AFA has made much of a 2018 study of airline financial reporting published by MIT, claiming that Delta flight attendants lag United by $14K per year.
The truth is that AFA has misrepresented this MIT study, despite MIT’s clear disclaimer against using the report to compare between airlines.
The study is based solely on data submitted to the Department of Transportation by each airline and it is not reported consistently between carriers. For example, the data does not include the 14% that Delta paid out in 2018 profit sharing vs. United‘s and American’s pay-outs of 4.6% and 1.4% respectively.

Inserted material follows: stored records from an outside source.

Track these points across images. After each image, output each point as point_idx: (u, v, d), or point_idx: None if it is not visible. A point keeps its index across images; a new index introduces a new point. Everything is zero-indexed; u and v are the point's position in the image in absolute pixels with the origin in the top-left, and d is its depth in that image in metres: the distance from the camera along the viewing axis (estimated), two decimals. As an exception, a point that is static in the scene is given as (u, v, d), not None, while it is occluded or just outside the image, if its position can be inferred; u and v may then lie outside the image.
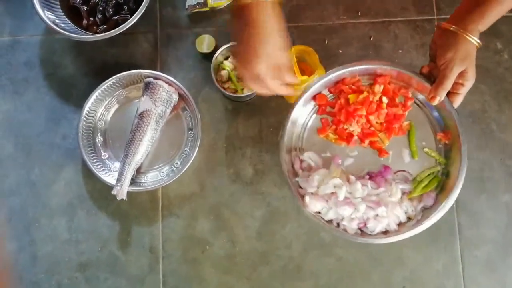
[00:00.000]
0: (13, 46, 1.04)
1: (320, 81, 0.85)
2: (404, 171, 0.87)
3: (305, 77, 0.87)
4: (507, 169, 0.98)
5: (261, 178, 0.98)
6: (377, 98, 0.86)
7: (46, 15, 0.96)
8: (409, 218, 0.86)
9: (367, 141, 0.87)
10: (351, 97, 0.86)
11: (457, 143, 0.83)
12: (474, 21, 0.78)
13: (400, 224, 0.85)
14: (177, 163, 0.98)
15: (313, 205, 0.84)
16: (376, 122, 0.87)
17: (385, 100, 0.86)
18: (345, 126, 0.86)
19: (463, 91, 0.82)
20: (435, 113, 0.87)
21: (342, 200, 0.83)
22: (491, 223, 0.97)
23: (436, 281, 0.96)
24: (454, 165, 0.84)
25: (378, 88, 0.86)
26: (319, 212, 0.85)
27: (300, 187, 0.86)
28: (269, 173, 0.98)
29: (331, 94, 0.90)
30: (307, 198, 0.83)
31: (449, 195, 0.82)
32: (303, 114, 0.89)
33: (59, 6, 1.00)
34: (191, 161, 0.94)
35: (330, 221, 0.85)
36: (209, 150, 0.99)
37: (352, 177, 0.85)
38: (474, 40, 0.78)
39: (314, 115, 0.90)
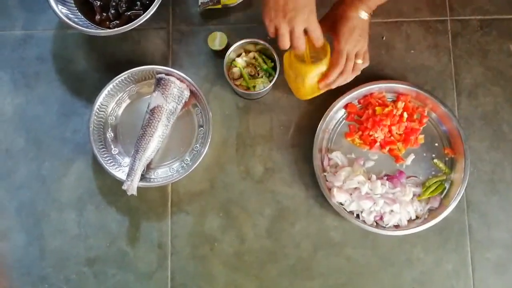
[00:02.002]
0: (26, 40, 1.04)
1: (352, 93, 0.97)
2: (415, 177, 0.98)
3: (313, 65, 0.86)
4: (519, 171, 0.98)
5: (271, 176, 0.98)
6: (399, 112, 0.97)
7: (59, 9, 0.96)
8: (417, 217, 0.96)
9: (387, 148, 0.98)
10: (378, 109, 0.97)
11: (461, 158, 0.95)
12: None
13: (409, 221, 0.96)
14: (187, 159, 0.97)
15: (339, 196, 0.94)
16: (396, 133, 0.98)
17: (405, 115, 0.98)
18: (371, 133, 0.97)
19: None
20: (445, 131, 0.99)
21: (364, 195, 0.94)
22: (502, 225, 0.96)
23: (446, 283, 0.95)
24: (457, 175, 0.96)
25: (401, 104, 0.98)
26: (342, 204, 0.96)
27: (327, 181, 0.96)
28: (279, 172, 0.98)
29: (360, 105, 1.01)
30: (334, 190, 0.94)
31: (452, 200, 0.94)
32: (334, 119, 0.99)
33: (72, 1, 1.00)
34: (201, 157, 0.93)
35: (351, 212, 0.95)
36: (220, 147, 0.99)
37: (373, 176, 0.97)
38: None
39: (344, 121, 1.01)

The MIT study authors’ disclaimer about the data, copied below, notes that it is misleading to use this data for a head-to-head comparison between airlines. To see the disclaimer for yourself, click here.
DISCLAIMER: The labor cost measures presented here are based on data as reported by each airline to the US DOT. Given that different airlines may include different elements of total labor expense in their reports, direct comparisons of total labor remuneration across airlines can be misleading. For example, the inclusion of profit sharing payments in these data reports can and does differ across airlines.
At every step from new hire to top-of-scale, total compensation (flight pay, profit sharing and Shared Rewards) is higher for Delta flight attendants than American and United. In some cases Delta flight attendants earn as much as 15% more as of Jan. 1, 2020.